Canada must be made ready for us. With so many U.S. citizens always mouthing off about how they’re going to move to Canada if they don’t get their way in a given election, perhaps it’s time we gave more serious thought to how all those expats could go about transforming Canada into the “better U.S.” that they wish it were. There are models for this sort of thing, such as the libertarian “Free State Project” aimed at transforming New Hampshire via libertarian migration to that state. Perhaps we need a #FreeCountry project designed to alter Canada.

My friend Jacob Levy is director of Montreal’s Yan P. Lin Centre for the Study of Freedom and Global Orders in the Ancient and Modern Worlds, which has a long name and so perhaps also a large office where people could crash during the early stages of the great migration (I haven’t thought through the details yet, nor mentioned the idea to Jacob).

Canada is not quite perfect as-is, we can all agree. It’s still the sort of place where “anti”-fascist protestors may physically attack a libertarian they don’t like, even pouring pee on a pretty one.

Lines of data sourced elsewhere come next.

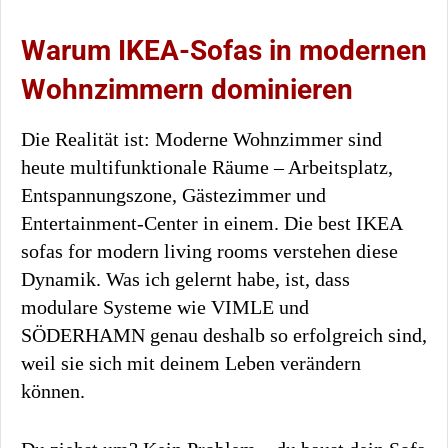
Warum IKEA-Sofas in modernen
Wohnzimmern dominieren
Die Realität ist: Moderne Wohnzimmer sind
heute multifunktionale Räume – Arbeitsplatz,
Entspannungszone, Gästezimmer und
Entertainment-Center in einem. Die best IKEA
sofas for modern living rooms verstehen diese
Dynamik. Was ich gelernt habe, ist, dass
modulare Systeme wie VIMLE und
SÖDERHAMN genau deshalb so erfolgreich sind,
weil sie sich mit deinem Leben verändern
können.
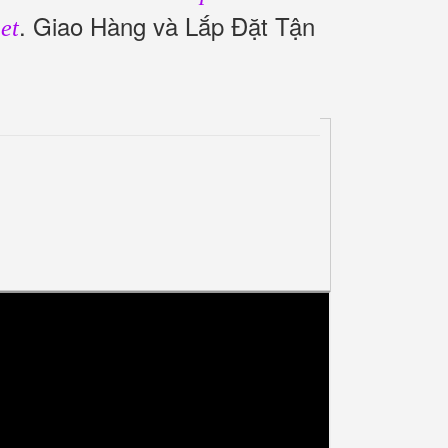
. Giao Hàng và Lắp Đặt Tận
et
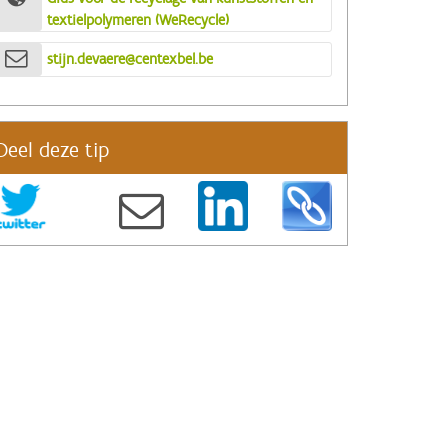
textielpolymeren (WeRecycle)
stijn.devaere@centexbel.be
Deel deze tip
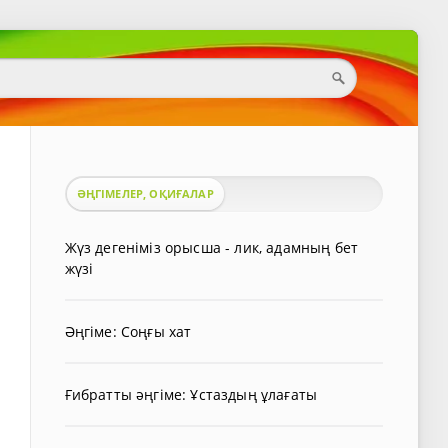
ӘҢГІМЕЛЕР, ОҚИҒАЛАР
Жүз дегеніміз орысша - лик, адамның бет
жүзі
Әңгіме: Соңғы хат
Ғибратты әңгіме: Ұстаздың ұлағаты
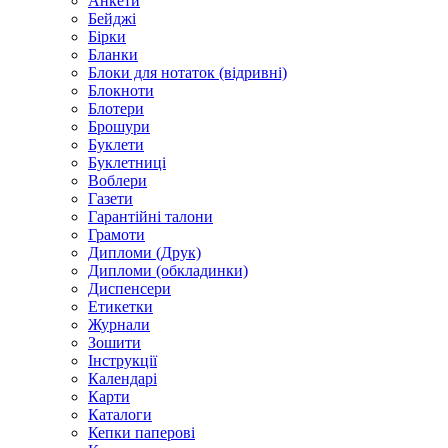
Анкети
Бейджі
Бірки
Бланки
Блоки для нотаток (відривні)
Блокноти
Блотери
Брошури
Буклети
Буклетниці
Воблери
Газети
Гарантійні талони
Грамоти
Дипломи (Друк)
Дипломи (обкладинки)
Диспенсери
Етикетки
Журнали
Зошити
Інструкції
Календарі
Карти
Каталоги
Кепки паперові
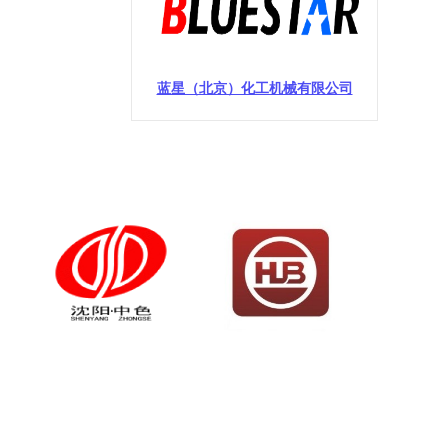
蓝星（北京）化工机械有限公司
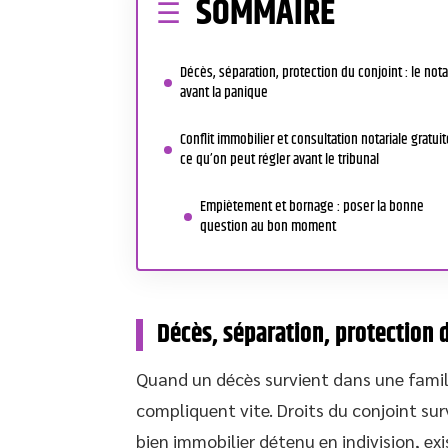
SOMMAIRE
Décès, séparation, protection du conjoint : le nota
avant la panique
Conflit immobilier et consultation notariale gratuit
ce qu’on peut régler avant le tribunal
Empiètement et bornage : poser la bonne
question au bon moment
Décès, séparation, protection d
Quand un décès survient dans une famil
compliquent vite. Droits du conjoint sur
bien immobilier détenu en indivision, e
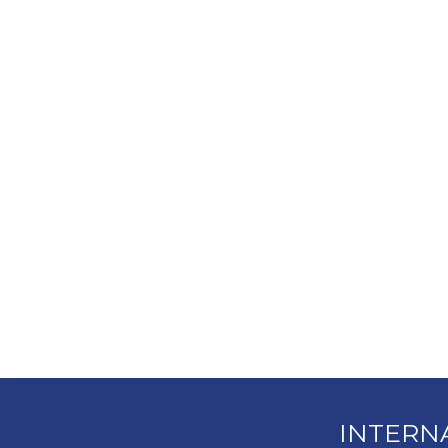
INTERN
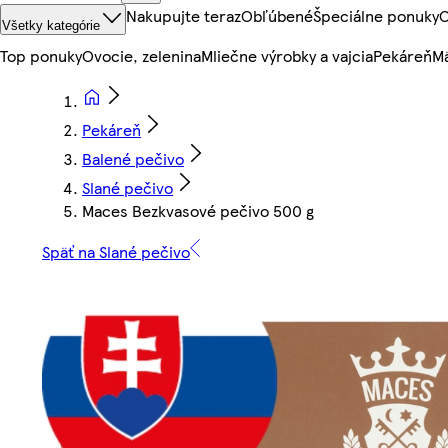
Nakupujte teraz
Obľúbené
Špeciálne ponuky
O
Všetky kategórie
Top ponuky
Ovocie, zelenina
Mliečne výrobky a vajcia
Pekáreň
Mä
Pekáreň
Balené pečivo
Slané pečivo
Maces Bezkvasové pečivo 500 g
Späť na Slané pečivo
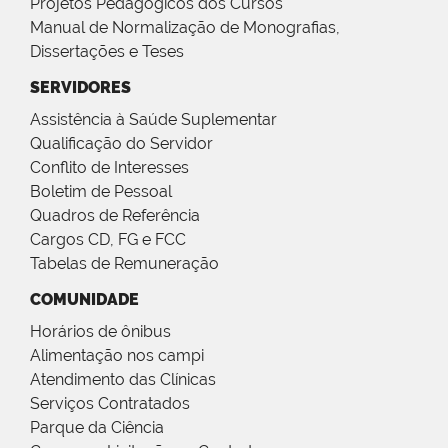
Projetos Pedagógicos dos Cursos
Manual de Normalização de Monografias,
Dissertações e Teses
SERVIDORES
Assistência à Saúde Suplementar
Qualificação do Servidor
Conflito de Interesses
Boletim de Pessoal
Quadros de Referência
Cargos CD, FG e FCC
Tabelas de Remuneração
COMUNIDADE
Horários de ônibus
Alimentação nos campi
Atendimento das Clínicas
Serviços Contratados
Parque da Ciência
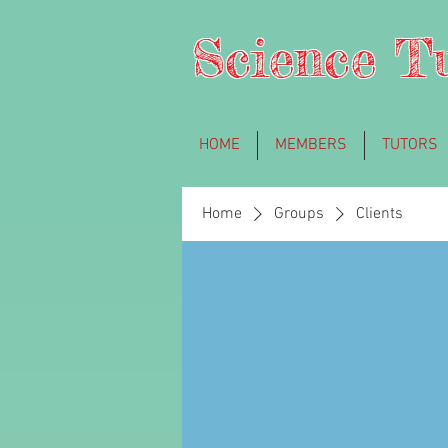
Science T
HOME
MEMBERS
TUTORS
Home
Groups
Clients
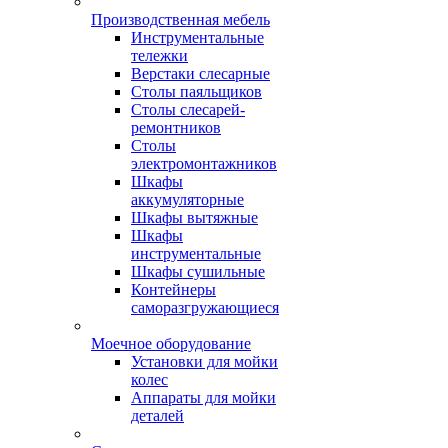
Производственная мебель
Инструментальные
тележки
Верстаки слесарные
Столы паяльщиков
Столы слесарей-
ремонтников
Столы
электромонтажников
Шкафы
аккумуляторные
Шкафы вытяжные
Шкафы
инструментальные
Шкафы сушильные
Контейнеры
саморазгружающиеся
Моечное оборудование
Установки для мойки
колес
Аппараты для мойки
деталей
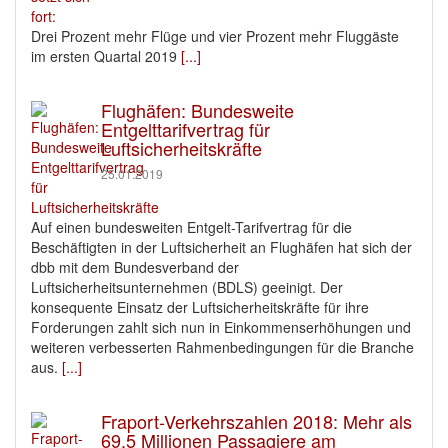
Drei Prozent mehr Flüge und vier Prozent mehr Fluggäste
im ersten Quartal 2019
[...]
Flughäfen: Bundesweite
Entgelttarifvertrag für
Luftsicherheitskräfte
25.01.2019
Auf einen bundesweiten Entgelt-Tarifvertrag für die
Beschäftigten in der Luftsicherheit an Flughäfen hat sich der
dbb mit dem Bundesverband der
Luftsicherheitsunternehmen (BDLS) geeinigt. Der
konsequente Einsatz der Luftsicherheitskräfte für ihre
Forderungen zahlt sich nun in Einkommenserhöhungen und
weiteren verbesserten Rahmenbedingungen für die Branche
aus.
[...]
Fraport-Verkehrszahlen 2018: Mehr als
69,5 Millionen Passagiere am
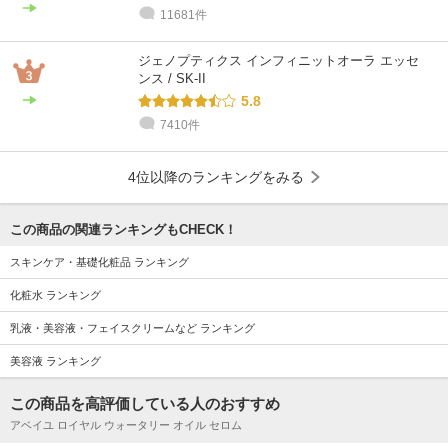
11681件
ジェノプティクス インフィニットオーラ エッセ
ンス / SK-II
5.8
7410件
4位以降のランキングをみる
この商品の関連ランキングもCHECK！
スキンケア・基礎化粧品 ランキング
化粧水 ランキング
乳液・美容液・フェイスクリームなど ランキング
美容液 ランキング
この商品を高評価している人のおすすめ
アベイユ ロイヤル ウォータリー オイル セロム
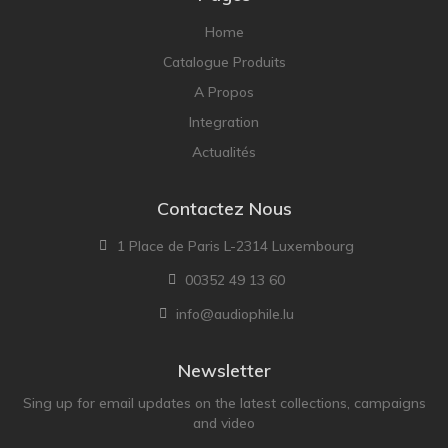
NOBLE
Home
pmc
Catalogue Produits
Primare
A Propos
Pro-Ject Audio
Integration
psb SPEAKERS
Actualités
Q Acoustics
QUAD
Contactez Nous
Raidho
1 Place de Paris L-2314 Luxembourg
ROKSAN
00352 49 13 60
Rose Hifi
info@audiophile.lu
Rotel
Ruark
Newsletter
SCANSONIC
Sing up for email updates on the latest collections, campaigns
and video
Sennheiser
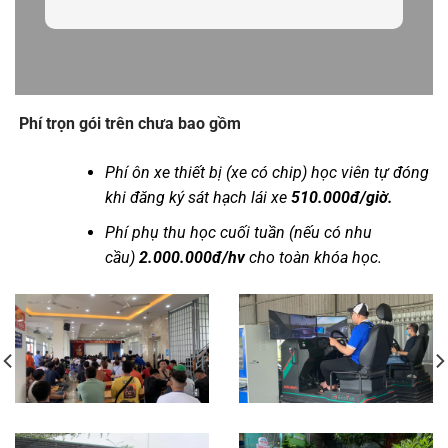
Phí trọn gói trên chưa bao gồm
Phí ôn xe thiết bị (xe có chip) học viên tự đóng
khi đăng ký sát hạch lái xe
510.000đ/giờ.
Phí phụ thu học cuối tuần (nếu có nhu
cầu)
2.000.000đ/hv
cho toàn khóa học.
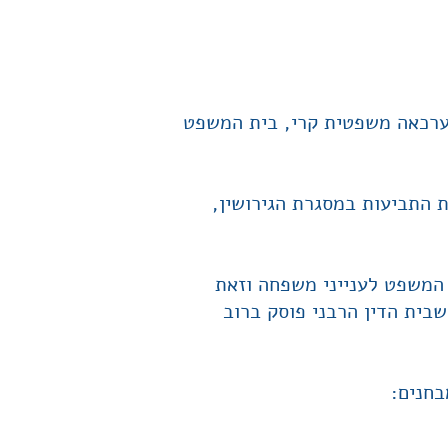
 ערכאה משפטית קרי, בית המשפט
ת התביעות במסגרת הגירושין,
 המשפט לענייני משפחה וזאת
שבית הדין הרבני פוסק ברוב
בחנים:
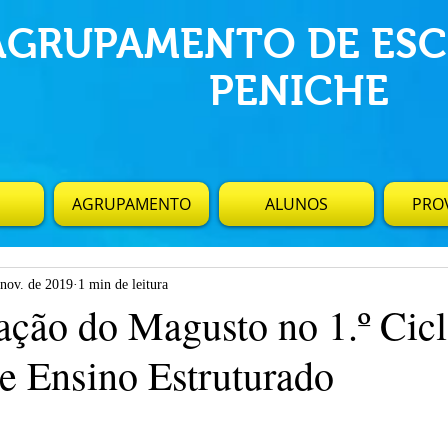
AGRUPAMENTO DE ESC
PENICHE
AGRUPAMENTO
ALUNOS
PROV
 nov. de 2019
1 min de leitura
ão do Magusto no 1.º Cicl
e Ensino Estruturado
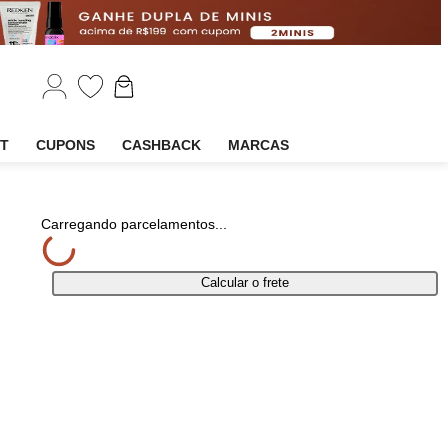
EM
OUTLET
CUPONS
CASHBACK
MARCAS
rtilhar
Carregando parcelamentos...
Calcular o frete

The U.S. is probably headed that P.C. direction, too, though. Left-liberal Peter Beinart whines about Donald Trump rallies inspiring violence because Trump’s a loudmouth and people disrupting the events are sometimes insulted by Trump and then ejected—though that’s in keeping with practice at most public events since time immemorial. If Beinart is even implicitly suggesting that offended people have a right to disrupt events and not get thrown out, he—and anyone in the establishment who thinks like him—is joining hands with the violent left-fringe to disrupt disapproved discourse, not fostering peace and dialogue. Trump seems to have the uncanny power to make both his fans and enemies lower their standards.

Beinart’s reasoning risks making us no better than those Canadian “anti”-fascist assailants—who no doubt do take some encouragement from Canada’s government stifling hate speech to a degree still unthinkable in the First Amendment-protected U.S. Perhaps a Canadian-born joint president of the U.S. and Canada who respects constitutional freedoms is really the only way to fix these neighboring hellholes, which is one more reason to root for Ted Cruz to get the Republican nomination.

(There’s also the fact that 226 years of conservatism can now either continue with Cruz or end with Trump. Those seem the only options on the table right now: a conservatism cautiously allied with populism, or else a newly-dominant populism unmoored from anything traditional, econ-savvy, or sane.)

While all that’s being resolved, if you see Beinart at an event, it’s probably wisest to ask him to leave preemptively before he starts making false “assault” claims. Remember, no one in America really has to tolerate his presence.

Norway’s vision of political Ragnarok can be seen in the swell TV series Okkupert. It depicts a Russian occupation—with EU backing—of Norway during an energy crisis that makes Norway’s oil too tempting to resist. What makes the whole scenario feel believable, though, is that the show is less about Russian invaders than about Green Party weenies trying to cope with the situation without creating so much as a bad public relations glitch. As eco-friendly public relations firms conquer the Earth, this may well be our future.

With the EU likely to disintegrate, the U.S. would simply be a bit ahead of the curve if we broke up, too. We’d be fashion-forward relative to Europe, always a source of pride when it happens. The EU is doing their breakup the hard way, of course, being torn apart by hostile migrants and deep disagreements about government spending. We should do the whole thing with some grace.

Closing ceremony in DC, maybe Trump hosting, a purely ceremonial replacement office set up for President Cruz in Montreal or thereabouts, and then let 63 flowers bloom—states, former Canadian territories, former Canadian provinces. We’ll figure out how to deal with Mexico later.